Construcciones y Auxiliar de Ferrocarriles (CAF) trialed its Acumulador de Carga Rápida (ACR) system in 2007 in Seville. The system is capable of charging from strips on the ground or from overhead wires. Sections of the Seville MetroCentro tramway around the Seville Cathedral were converted to the ACR ground-level power supply system. ACR's first commercial installation was aboard Urbos trams supplied to MetroCentro in 2011, allowing the permanent removal of overhead lines around the cathedral.

Line 1 of the Tranvía de Zaragoza has also used ACR since its second construction phase was completed in 2013. The use of ACR avoided the installation of overhead lines in the city's historic centre.

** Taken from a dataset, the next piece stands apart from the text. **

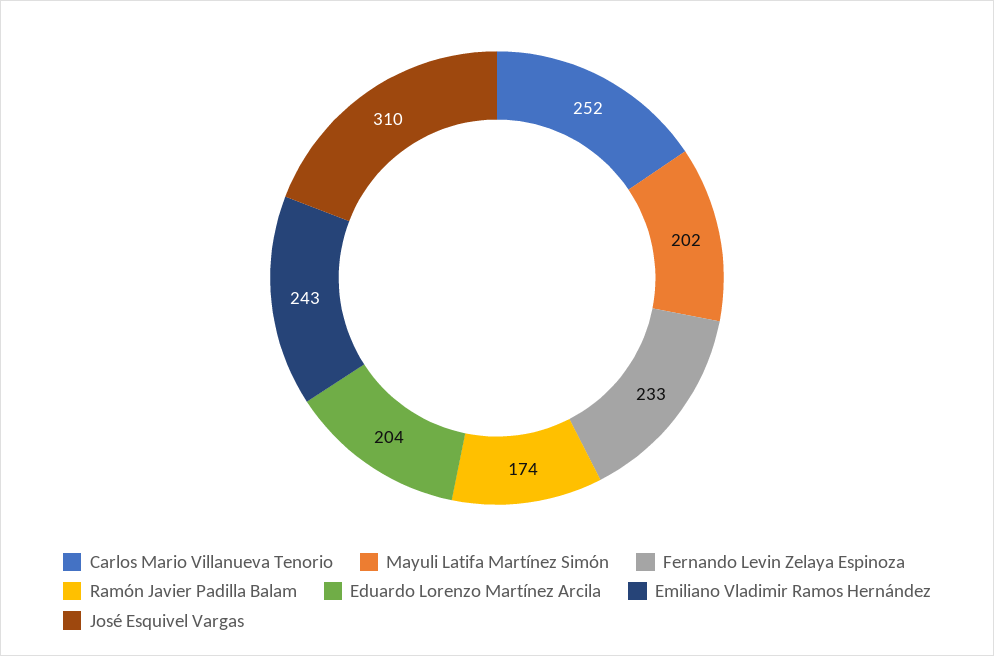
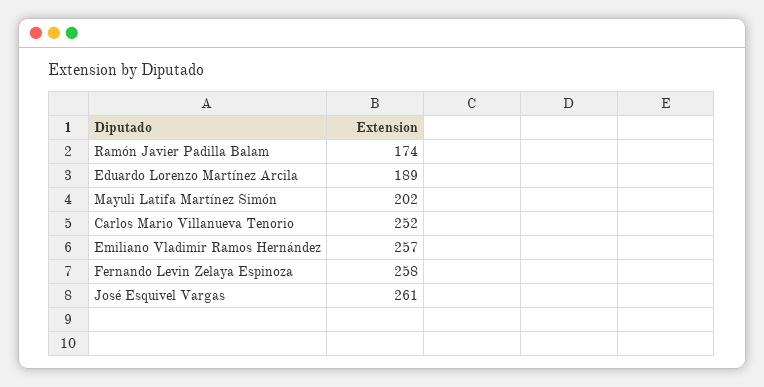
Fernando Levin Zelaya Espinoza: 233 -> 258
Eduardo Lorenzo Martínez Arcila: 204 -> 189
Emiliano Vladimir Ramos Hernández: 243 -> 257
José Esquivel Vargas: 310 -> 261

ACR was included in the Newcastle Light Rail in Australia and Luxembourg's new tram system.

===Ansaldo Tramwave===
Derived from Ansaldo Stream and developed by Italian company Ansaldo STS (which later became Hitachi Rail STS), the Ansaldo TramWave ground-level power supply system successfully entered commercial application in 2017, with the opening of Zhuhai tram Line 1 first phase in China. The tram is the first fully low-floor tram system adopting ground level power supply technology. Later in 2017, Western Suburb Line in Beijing was opened with the same technology from Ansaldo. The technology has been licensed to CRRC Dalian and all the technologies were transferred to China.
In 2019, Zhuhai City evaluated whether to dismantle the tram line, after 3 years of operation. As of 2024, CRRC Dalian opposes dismantling, proposing to restart operation.